A questão não é troca de lugar, de tomada de posição, de quem tem mais força física, se homens ou mulheres. A questão não é dividir o mundo ou trocas as posições de homens e mulheres. As questões que devem ser colocadas são: que ideias explicam que mulheres fossem chamadas ao trabalho fora do lar durante os períodos de guerra? Que ideologia é essa que as chama novamente ao lar? Já não são mais necessárias? Que mulheres foram chamadas ao mercado de trabalho no período entreguerras? E aquelas mulheres que há muito trabalhavam, como as escravas? Por que incomoda estudar sobre a mulher ou buscar lhe viabilizar mais direitos? Por que incomoda que mulheres estudem e trabalhem? Por que mulheres saem em defesa de quem parece ser seu próprio algoz?

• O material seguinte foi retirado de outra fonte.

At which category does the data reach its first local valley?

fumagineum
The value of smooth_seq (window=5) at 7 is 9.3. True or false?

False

Mais uma vez me deparo com a paranoia do “mito da democracia de gênero” sendo estilhaçado no mundo: tudo estava bem até as feministas chatas, mimizentas, chegarem e mudarem o sentido das coisas. Mexeram onde não deveriam. Colocaram a mão no vespeiro.

Tudo caminhava bem até virem os historiadores e desvirtuarem a história da ditadura militar, pois a história que se conta não é a real. Tudo caminhava bem até virem as feministas e darem um novo sentido ao machismo nosso de cada dia. Tudo estava bem até sociólogos fazerem todas essas perguntas indesejadas. As ciências humanas tornaram-se alvos. Um metier de fazer ciências humanas tornou-se alvo.

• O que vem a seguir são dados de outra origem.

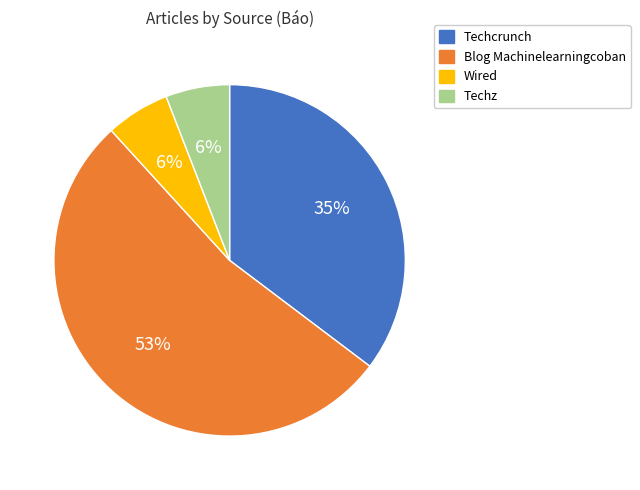

How many slices are in this pie chart?

4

O mundo parece estar dividido entre direita e esquerda, de modo que apenas o conceito de classes sociais já não da mesmo conta de explicar a realidade contemporânea por si só. Estamos entrelaçados pelas noções de raça, etnia, classe, identidade de gênero, orientação sexual e política. O problema é que as pessoas são mais complexas do que suspeitam nossas visões dicotômicas entre um mundo movido apenas entre dois lados opostos. As pessoas são mais leves fora das telas do computador, fora do tic-tac dos dedos nervosos batendo no teclado e criando posições políticas. São mais complexas do que uma simples divisão entre direita e esquerda. É possível se posicionar e é necessário ter uma posição, mas a minha posição não deve anular o outro como indivíduo. Discordar nunca foi anular. Discordar nunca foi anular a possibilidade de existência do outro. Discordar não deveria ser um exercício de se fechar diante do outro, mas de abrir-se para ouvir o outro. Deveria ser um exercício de diálogo, de sínteses possíveis, de convivências possíveis entre diversos. É nesse mundo que aposto.